На следующий день всем, кто избегал горы словами и помыслами, в том числе и Харри, показалось, что неданность немного подросла. Вороны принимали новых гостей. Смрад остался прежним. Но никто не спрашивал о его сущности, хотя сущность эта у всех, в том числе и у Харри, оседала привкусом во рту и буквально навязла в зубах.
Была когда-то гора костей,
которая стала так называться с тех пор, как Тулла, кузина Харри, изрыгнула в направлении горы это слово:
- Это же гора костей, - сказала она и для ясности помогла слову большим пальцем. Многие, в том числе и Харри, пытались возражать, затрудняясь, впрочем, точно назвать то, что огромной грудой громоздилось к югу от батареи.

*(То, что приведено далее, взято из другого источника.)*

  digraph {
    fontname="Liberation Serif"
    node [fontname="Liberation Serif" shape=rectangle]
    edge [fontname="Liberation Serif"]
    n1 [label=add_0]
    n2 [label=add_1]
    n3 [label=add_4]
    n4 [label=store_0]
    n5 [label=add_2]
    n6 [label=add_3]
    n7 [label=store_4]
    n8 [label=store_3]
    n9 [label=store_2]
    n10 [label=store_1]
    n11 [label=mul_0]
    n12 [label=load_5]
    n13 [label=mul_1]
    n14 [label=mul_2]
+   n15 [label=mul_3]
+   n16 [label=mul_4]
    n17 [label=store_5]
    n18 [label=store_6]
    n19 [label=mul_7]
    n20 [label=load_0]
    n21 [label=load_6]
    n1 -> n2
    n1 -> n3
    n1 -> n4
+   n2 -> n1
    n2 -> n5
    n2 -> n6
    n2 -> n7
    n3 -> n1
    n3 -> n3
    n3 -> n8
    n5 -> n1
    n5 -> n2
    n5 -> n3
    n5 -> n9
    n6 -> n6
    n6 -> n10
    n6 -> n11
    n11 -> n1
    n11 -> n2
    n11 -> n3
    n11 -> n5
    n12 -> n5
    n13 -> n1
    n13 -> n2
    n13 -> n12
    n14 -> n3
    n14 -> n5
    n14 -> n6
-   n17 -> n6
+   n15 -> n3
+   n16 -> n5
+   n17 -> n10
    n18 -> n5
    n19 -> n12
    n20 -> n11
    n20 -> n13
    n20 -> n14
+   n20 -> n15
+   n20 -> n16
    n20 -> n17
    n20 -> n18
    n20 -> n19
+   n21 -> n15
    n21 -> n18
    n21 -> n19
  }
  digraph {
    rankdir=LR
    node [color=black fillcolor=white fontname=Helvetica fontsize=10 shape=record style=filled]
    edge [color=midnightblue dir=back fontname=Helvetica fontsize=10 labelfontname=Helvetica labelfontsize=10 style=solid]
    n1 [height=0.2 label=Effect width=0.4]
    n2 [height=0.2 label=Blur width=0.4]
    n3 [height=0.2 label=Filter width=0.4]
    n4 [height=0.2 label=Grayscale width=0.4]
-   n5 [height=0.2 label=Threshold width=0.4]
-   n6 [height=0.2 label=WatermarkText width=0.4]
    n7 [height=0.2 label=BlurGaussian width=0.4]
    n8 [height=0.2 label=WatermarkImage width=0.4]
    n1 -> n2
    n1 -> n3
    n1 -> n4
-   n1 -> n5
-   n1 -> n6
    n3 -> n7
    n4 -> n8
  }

- Спорим, что это кости? И не просто кости, а человеческие, на спор? Это же любой дурак знает.
Тулла предлагала пари скорее Штёртебекеру, нежели своему кузену. Они все трое да и многие еще поблизости посасывали леденцы.
Ответ Штёртебекера хоть и звучал свежо, но готов был уже несколько недель как:
- Следует рассматривать это нагромождение в смысле открытости бытия со всем неизбежным претерпеванием юдолей и стойким ожиданием смерти, то есть как полное выражение сущности экзистенции.

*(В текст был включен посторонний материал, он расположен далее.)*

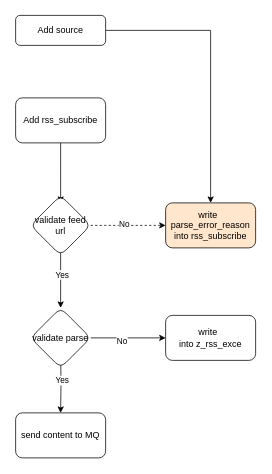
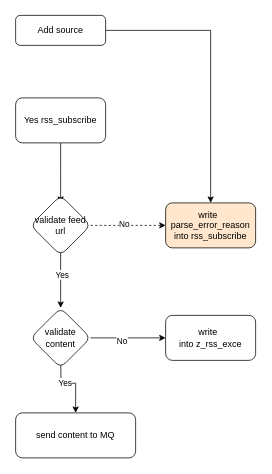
  <mxCell id="0" />
  <mxCell id="1" parent="0" />
  <mxCell id="2" value="" style="edgeStyle=orthogonalEdgeStyle;rounded=0;orthogonalLoop=1;jettySize=auto;html=1;" edge="1" parent="1" source="3" target="14"><mxGeometry relative="1" as="geometry" /></mxCell>
  <mxCell id="3" value="Add source" style="rounded=1;whiteSpace=wrap;html=1;fontSize=12;glass=0;strokeWidth=1;shadow=0;" parent="1" vertex="1"><mxGeometry x="20" y="20" width="120" height="40" as="geometry" /></mxCell>
  <mxCell id="4" value="" style="edgeStyle=orthogonalEdgeStyle;rounded=0;orthogonalLoop=1;jettySize=auto;html=1;" edge="1" parent="1" source="5"><mxGeometry relative="1" as="geometry"><mxPoint x="80" y="270" as="targetPoint" /></mxGeometry></mxCell>
- <mxCell id="5" value="Add rss_subscribe" style="whiteSpace=wrap;html=1;rounded=1;glass=0;strokeWidth=1;shadow=0;" vertex="1" parent="1"><mxGeometry x="20" y="130" width="120" height="60" as="geometry" /></mxCell>
+ <mxCell id="5" value="Yes rss_subscribe" style="whiteSpace=wrap;html=1;rounded=1;glass=0;strokeWidth=1;shadow=0;" vertex="1" parent="1"><mxGeometry x="20" y="130" width="120" height="60" as="geometry" /></mxCell>
  <mxCell id="6" value="" style="edgeStyle=orthogonalEdgeStyle;rounded=0;orthogonalLoop=1;jettySize=auto;html=1;" edge="1" parent="1"><mxGeometry relative="1" as="geometry"><mxPoint x="80" y="330" as="sourcePoint" /><mxPoint x="80" y="410" as="targetPoint" /></mxGeometry></mxCell>
  <mxCell id="7" value="Yes" style="edgeLabel;html=1;align=center;verticalAlign=middle;resizable=0;points=[];" vertex="1" connectable="0" parent="6"><mxGeometry x="-0.13" y="1" relative="1" as="geometry"><mxPoint as="offset" /></mxGeometry></mxCell>
  <mxCell id="8" value="" style="edgeStyle=orthogonalEdgeStyle;rounded=0;orthogonalLoop=1;jettySize=auto;html=1;" edge="1" parent="1" target="10"><mxGeometry relative="1" as="geometry"><mxPoint x="80" y="470" as="sourcePoint" /></mxGeometry></mxCell>
  <mxCell id="9" value="Yes" style="edgeLabel;html=1;align=center;verticalAlign=middle;resizable=0;points=[];" vertex="1" connectable="0" parent="8"><mxGeometry x="-0.081" y="1" relative="1" as="geometry"><mxPoint as="offset" /></mxGeometry></mxCell>
- <mxCell id="10" value="send content to MQ" style="whiteSpace=wrap;html=1;rounded=1;glass=0;strokeWidth=1;shadow=0;" vertex="1" parent="1"><mxGeometry x="20" y="550" width="120" height="60" as="geometry" /></mxCell>
+ <mxCell id="10" value="send content to MQ" style="whiteSpace=wrap;html=1;rounded=1;glass=0;strokeWidth=1;shadow=0;" vertex="1" parent="1"><mxGeometry x="20" y="550" width="160" height="60" as="geometry" /></mxCell>
  <mxCell id="11" value="" style="edgeStyle=orthogonalEdgeStyle;rounded=0;orthogonalLoop=1;jettySize=auto;html=1;dashed=1;" edge="1" parent="1" source="13" target="14"><mxGeometry relative="1" as="geometry" /></mxCell>
  <mxCell id="12" value="No" style="edgeLabel;html=1;align=center;verticalAlign=middle;resizable=0;points=[];" vertex="1" connectable="0" parent="11"><mxGeometry x="-0.12" y="3" relative="1" as="geometry"><mxPoint as="offset" /></mxGeometry></mxCell>
  <mxCell id="13" value="validate feed url" style="rhombus;whiteSpace=wrap;html=1;rounded=1;glass=0;strokeWidth=1;shadow=0;" vertex="1" parent="1"><mxGeometry x="40" y="260" width="80" height="80" as="geometry" /></mxCell>
  <mxCell id="14" value="write&amp;nbsp;&amp;nbsp;&lt;br&gt;parse_error_reason into rss_subscribe" style="whiteSpace=wrap;html=1;rounded=1;glass=0;strokeWidth=1;shadow=0;fillColor=#ffe6cc;" vertex="1" parent="1"><mxGeometry x="220" y="270" width="120" height="60" as="geometry" /></mxCell>
  <mxCell id="15" value="" style="edgeStyle=orthogonalEdgeStyle;rounded=0;orthogonalLoop=1;jettySize=auto;html=1;" edge="1" parent="1" source="17" target="18"><mxGeometry relative="1" as="geometry" /></mxCell>
  <mxCell id="16" value="No" style="edgeLabel;html=1;align=center;verticalAlign=middle;resizable=0;points=[];" vertex="1" connectable="0" parent="15"><mxGeometry x="-0.18" y="-3" relative="1" as="geometry"><mxPoint as="offset" /></mxGeometry></mxCell>
- <mxCell id="17" value="validate parse" style="rhombus;whiteSpace=wrap;html=1;rounded=1;glass=0;strokeWidth=1;shadow=0;" vertex="1" parent="1"><mxGeometry x="40" y="410" width="80" height="80" as="geometry" /></mxCell>
+ <mxCell id="17" value="validate content" style="rhombus;whiteSpace=wrap;html=1;rounded=1;glass=0;strokeWidth=1;shadow=0;" vertex="1" parent="1"><mxGeometry x="40" y="410" width="80" height="80" as="geometry" /></mxCell>
  <mxCell id="18" value="write&amp;nbsp;&amp;nbsp;&lt;br style=&quot;border-color: var(--border-color);&quot;&gt;into z_rss_exce" style="whiteSpace=wrap;html=1;rounded=1;glass=0;strokeWidth=1;shadow=0;" vertex="1" parent="1"><mxGeometry x="220" y="420" width="120" height="60" as="geometry" /></mxCell>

Тулла, однако, хотела ответа поточней:
- А я тебе говорю, что они прямо из Штуттхофа, спорим?
Штёртебекер не мог позволить вовлечь себя в презренную географическую конкретику. Он отмахнулся и раздраженно заметил:
- Что вы все лезете со своими устаревшими естественно-научными категориями. Хотя, конечно, можно сказать и так: здесь явлено бытие в его несокрытости.
Но поскольку Тулла продолжала упрямо твердить про Штуттхоф, называя несокрытость поименно, Штёртебекер уклонился от предлагаемого пари, отделавшись широким и глубокомысленным жестом, равно благословляющим и гору костей, и батарею.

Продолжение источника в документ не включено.